Short exercise —
Return the following lines word for word, omitting the pictures.
-- start of Extracted information --
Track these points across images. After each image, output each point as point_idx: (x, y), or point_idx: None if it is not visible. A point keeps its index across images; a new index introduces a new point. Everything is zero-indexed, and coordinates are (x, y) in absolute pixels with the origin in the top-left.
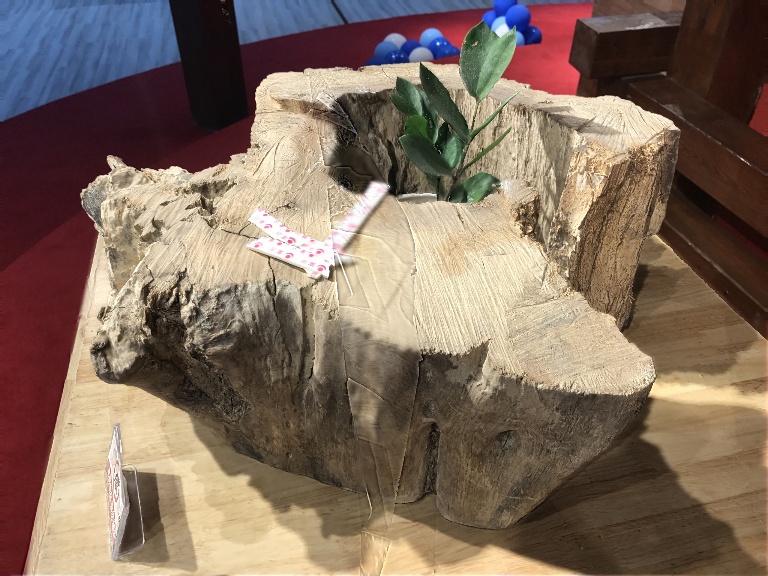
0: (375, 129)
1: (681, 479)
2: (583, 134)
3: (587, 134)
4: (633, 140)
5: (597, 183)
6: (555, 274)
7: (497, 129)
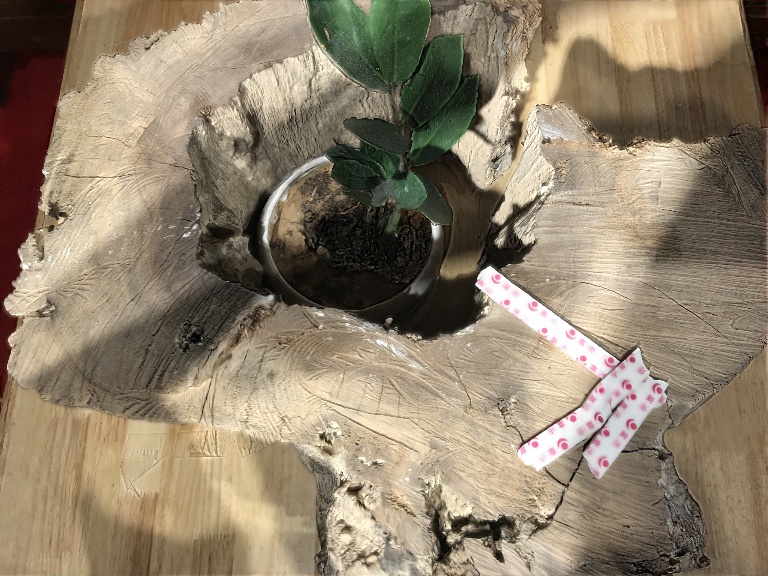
0: None
1: (635, 138)
2: (469, 0)
3: None
4: None
5: (530, 32)
6: (691, 148)
7: (313, 79)
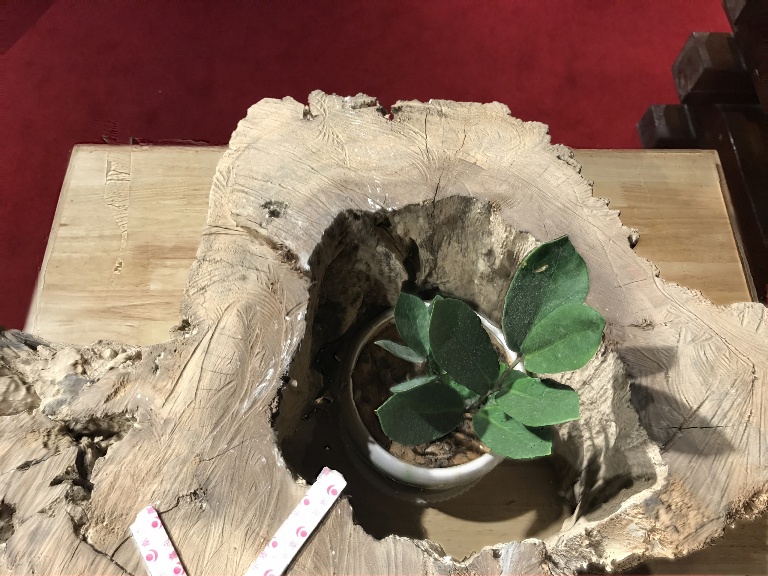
0: (392, 229)
1: None
2: (668, 456)
3: (675, 457)
4: (747, 475)
5: None
6: None
7: None
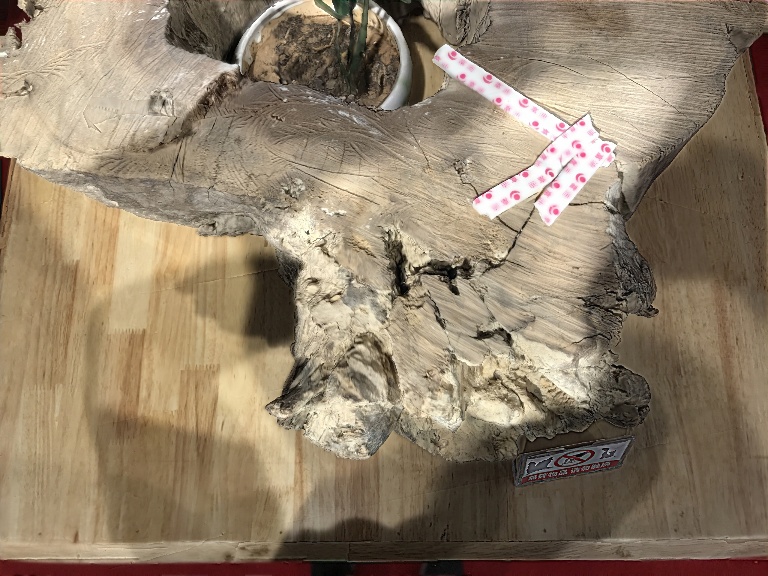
0: None
1: None
2: None
3: None
4: None
5: None
6: None
7: None
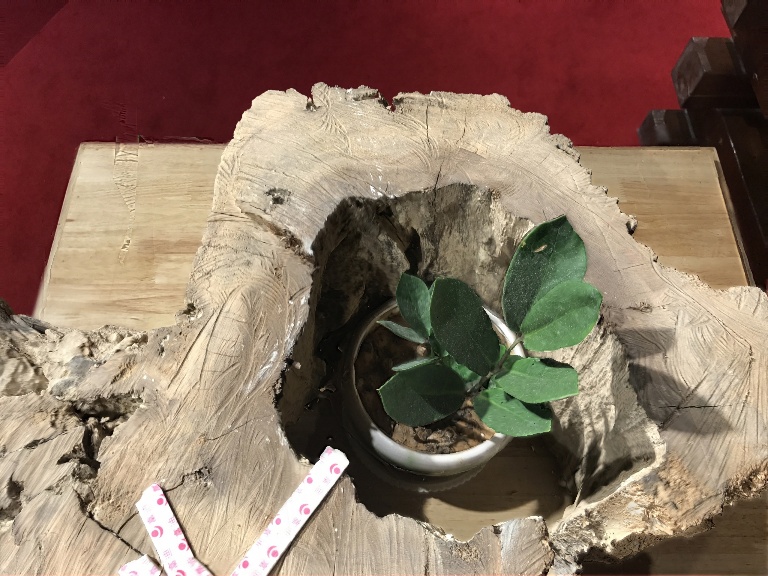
0: (394, 218)
1: None
2: (667, 435)
3: (673, 435)
4: (744, 453)
5: None
6: None
7: None
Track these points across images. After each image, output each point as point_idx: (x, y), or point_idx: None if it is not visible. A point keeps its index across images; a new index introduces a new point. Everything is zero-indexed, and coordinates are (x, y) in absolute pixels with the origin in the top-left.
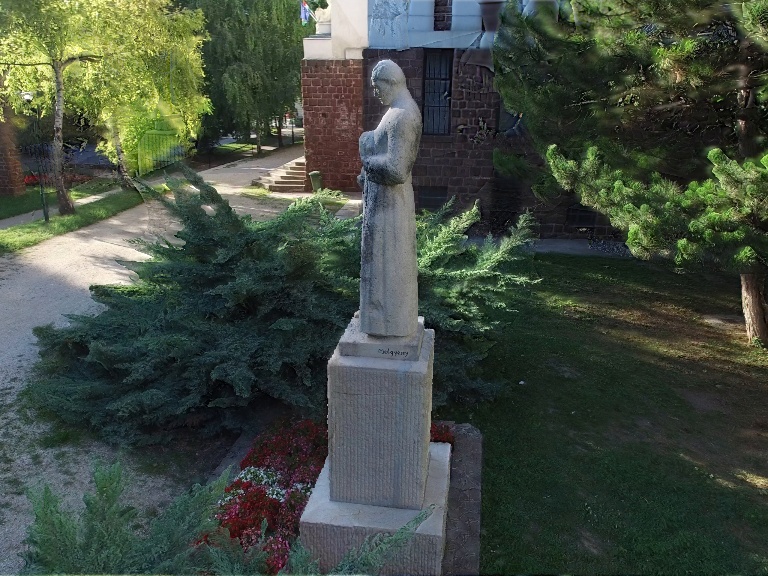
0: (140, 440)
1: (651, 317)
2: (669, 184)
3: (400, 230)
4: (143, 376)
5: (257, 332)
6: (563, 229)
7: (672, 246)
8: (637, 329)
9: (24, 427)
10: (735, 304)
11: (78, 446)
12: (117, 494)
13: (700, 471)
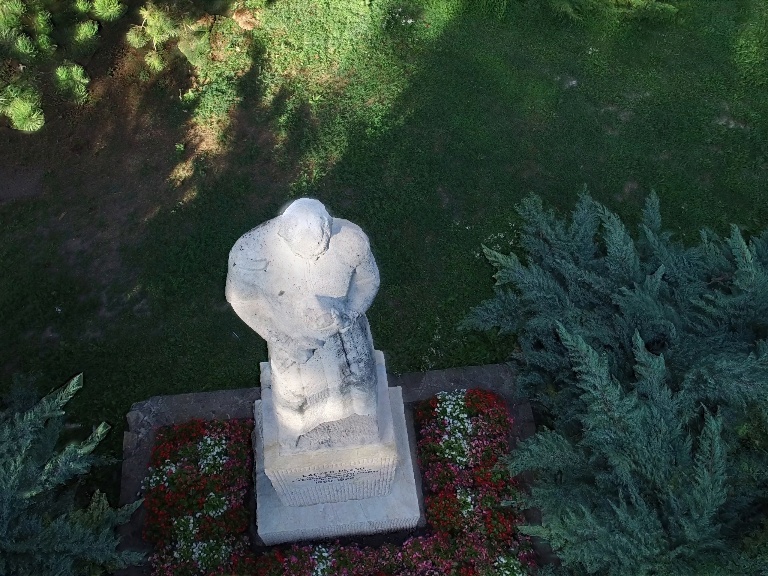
0: None
1: None
2: None
3: None
4: None
5: None
6: None
7: None
8: None
9: None
10: None
11: None
12: None
13: (177, 210)
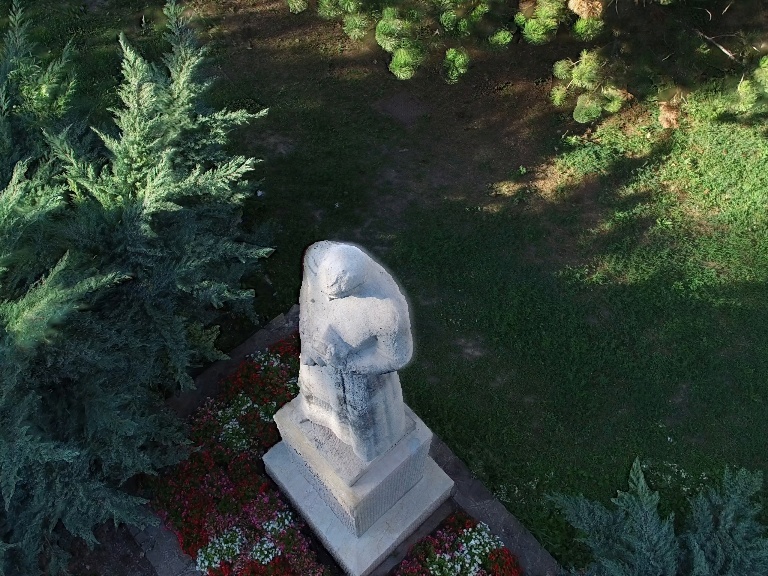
0: None
1: None
2: None
3: None
4: None
5: (51, 437)
6: None
7: (422, 42)
8: (270, 21)
9: None
10: None
11: None
12: None
13: (471, 210)
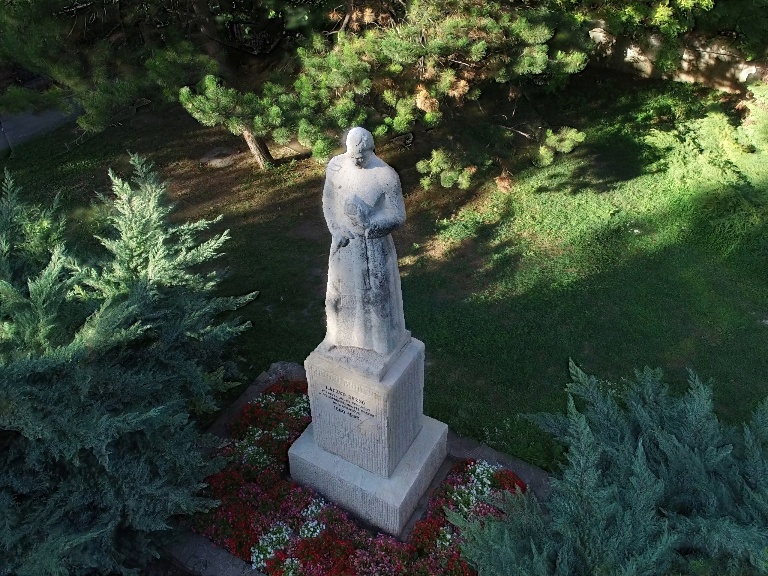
0: None
1: None
2: (277, 88)
3: None
4: None
5: None
6: None
7: None
8: None
9: None
10: (202, 138)
11: None
12: None
13: None
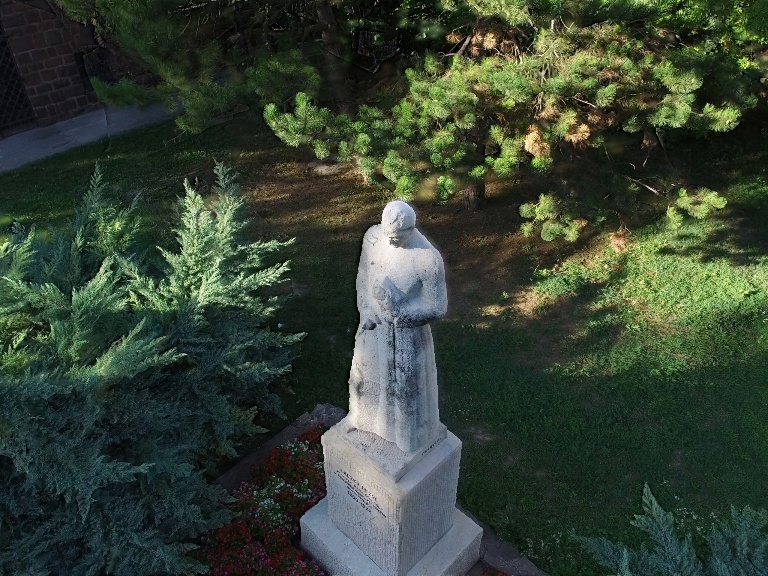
0: None
1: (277, 186)
2: (373, 111)
3: None
4: None
5: (109, 493)
6: (87, 100)
7: None
8: (282, 206)
9: None
10: None
11: None
12: None
13: (466, 327)
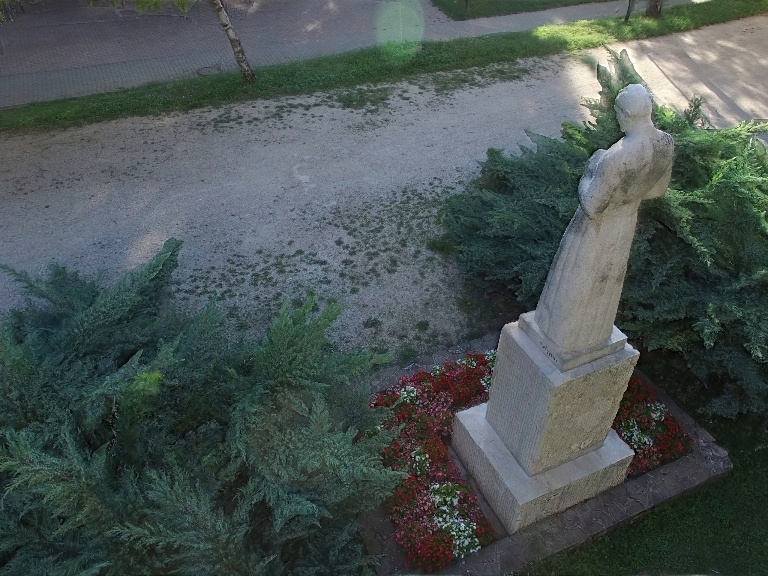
0: (473, 280)
1: None
2: None
3: (582, 258)
4: (494, 235)
5: None
6: None
7: None
8: None
9: (433, 225)
10: None
11: (445, 259)
12: (325, 326)
13: None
-- end of Extracted information --
Finished exercise —
Track these points across images. After each image, output each point as point_idx: (x, y), or point_idx: None if it is not visible. A point keeps its index across images; a new index introduces a new point. Everything is zero-indexed, and coordinates are (x, y) in absolute pixels with the origin in the top-left.
0: (375, 129)
1: (681, 479)
2: (583, 134)
3: (587, 134)
4: (633, 140)
5: (597, 183)
6: (555, 274)
7: (497, 129)
0: None
1: (635, 138)
2: (469, 0)
3: None
4: None
5: (530, 32)
6: (691, 148)
7: (313, 79)
0: (392, 229)
1: None
2: (668, 456)
3: (675, 457)
4: (747, 475)
5: None
6: None
7: None
0: None
1: None
2: None
3: None
4: None
5: None
6: None
7: None
0: (394, 218)
1: None
2: (667, 435)
3: (673, 435)
4: (744, 453)
5: None
6: None
7: None
Track these points across images. After each image, output each point as point_idx: (x, y), or point_idx: None if it is not visible. A point keeps its index across images; a new index introduces a new point. Everything is zero-indexed, and coordinates are (x, y) in absolute pixels with the origin in the top-left.
0: (140, 440)
1: (651, 317)
2: (669, 184)
3: (400, 230)
4: (143, 376)
5: (257, 332)
6: (563, 229)
7: (672, 246)
8: (637, 329)
9: (24, 427)
10: (735, 304)
11: (78, 446)
12: (117, 494)
13: (700, 471)
0: None
1: None
2: None
3: None
4: None
5: None
6: None
7: None
8: None
9: None
10: None
11: None
12: None
13: (177, 210)
0: None
1: None
2: None
3: None
4: None
5: (51, 437)
6: None
7: (422, 42)
8: (270, 21)
9: None
10: None
11: None
12: None
13: (471, 210)
0: None
1: None
2: (277, 88)
3: None
4: None
5: None
6: None
7: None
8: None
9: None
10: (202, 138)
11: None
12: None
13: None
0: None
1: (277, 186)
2: (373, 111)
3: None
4: None
5: (109, 493)
6: (87, 100)
7: None
8: (282, 206)
9: None
10: None
11: None
12: None
13: (466, 327)
0: (473, 280)
1: None
2: None
3: (582, 258)
4: (494, 235)
5: None
6: None
7: None
8: None
9: (433, 225)
10: None
11: (445, 259)
12: (325, 326)
13: None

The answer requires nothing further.